The past few months have been busy, intense, and full of blessings. But it’s been grueling. I have more to say about what I’ve been up to soon, but first I need to get some thoughts out about the musical Waitress.
I’ve loved the musical Waitress long before I saw it yesterday. When I first heard they were creating the musical, I wasn’t initially interested in it. I had enjoyed the movie very much when I’d seen it years ago in theaters, but it didn’t feel like a musical to me. However, when I heard the music for the first time over a year ago, it clicked for me. My heart opened up. I got goosebumps. I cried. I was in the break room at my old day job, crying. It had been a long time since a musical affected me in that manner. Yes, I was a mess during Les Miserables, but I don’t cry when listening to the cast album. When I listen to Waitress, I cry every single time. When I’m in the car, I’m walking, I’m at work, it doesn’t matter, when the character Jenna sings the line, “She used to be mine,” and hits that note on the word “mine,” I break. She holds that note as a beautiful, primal scream. Everything that’s been building up in her breaks and it comes out in beautiful pain. I’m tearing up just imagining it; I don’t have to listen to it to cry!
But Waitress isn’t simply about pain. It’s about vulnerability and believing in yourself and finding what’s right in your heart. It’s about expressing yourself honestly in an art form be it pies or plays or printmaking.
Having seen it in person, Waitress officially joins the list of my favorite musicals. It’s sweet, but not saccharine. It’s hopeful, but not trite. It’s honest and genuine. And I can’t help thinking that the answer to its emotional and dramatic success lies in its all-women creative team. I usually find myself drawn to women playwrights such as Caryl Churchill and Sarah Ruhl. My Apple Music has a playlist of Sara Bareilles, Anya Marina, Kate Nash, Norah Jones, and Regina Spektor. There’s something that’s more genuine, richer, and more interesting in the writing of women; that’s been my experience.

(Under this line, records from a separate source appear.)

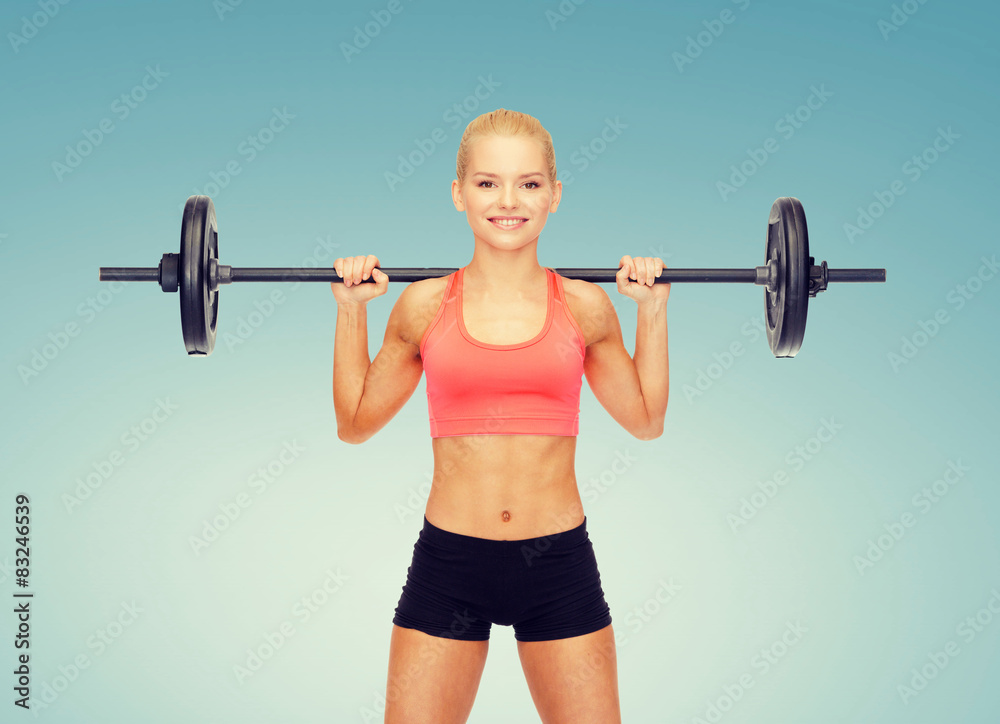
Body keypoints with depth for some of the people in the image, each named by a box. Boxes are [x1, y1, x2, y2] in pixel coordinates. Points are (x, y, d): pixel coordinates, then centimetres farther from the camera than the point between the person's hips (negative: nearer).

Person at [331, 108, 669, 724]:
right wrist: (352, 307, 5)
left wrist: (653, 308, 6)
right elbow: (355, 423, 10)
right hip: (449, 562, 0)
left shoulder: (584, 306, 1)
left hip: (560, 561, 1)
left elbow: (646, 420, 13)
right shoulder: (425, 305, 0)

I was discussing this with my wife after watching Waitress. The characters were so full and multi-faceted. Even Earl, the villain of the piece, is drawn with strokes where you can see his hurt, his trauma. It doesn’t excuse his behavior, but he’s not one-dimensional. Many of the things he sings and says would be heartwarming if they came from someone else’s mouth.
The ideas baked into Waitress are expressed in such a fresh way. The love song is “You Matter to Me.” It’s the core of what a relationship is: what your partner says, believes, or feels matters. It matters. They matter. They are important to you and you are important to them. Love songs don’t sound like that on Broadway. But they should. Part of this has to do with Sara Bareilles not being a Broadway composer. You don’t feel the musical theatre rules being checked off when you listen to the music of Waitress. The songs stand on their own. But they also fit perfectly, naturally, and, yes, dramaturgically into the musical itself. To make a pie analogy, tart and tangy strawberries are a beautiful, tasty snack on their own, but are also scrumptious in a strawberry pie. (I’m not really a dessert or pie person, but this musical makes me want to eat pies. So many pies. All the pies.)
The other thing that’s striking is the prevalence of the book and script by Jessie Nelson, with much brought over from the film by Adrienne Shelly. In most musicals, the book is so spare and uninteresting. Even in something like Wicked, the dialogue and plot is about half a page before you get a song. Most times, you don’t need to see the show to get the full story, just listen to the music. In Waitress, there are character moments and growth and emotion that happens outside of the music. The script isn’t just a way to get to the next song. It’s necessary for the story and characters.
I can’t say enough about Waitress. There needs to be more musicals, films, plays, and tv shows like Waitress. There need to be more musicals, films, plays, and tv shows written, directed, and created by women.
I look forward to seeing Waitress again. And again. Thank you to the creators of the musical.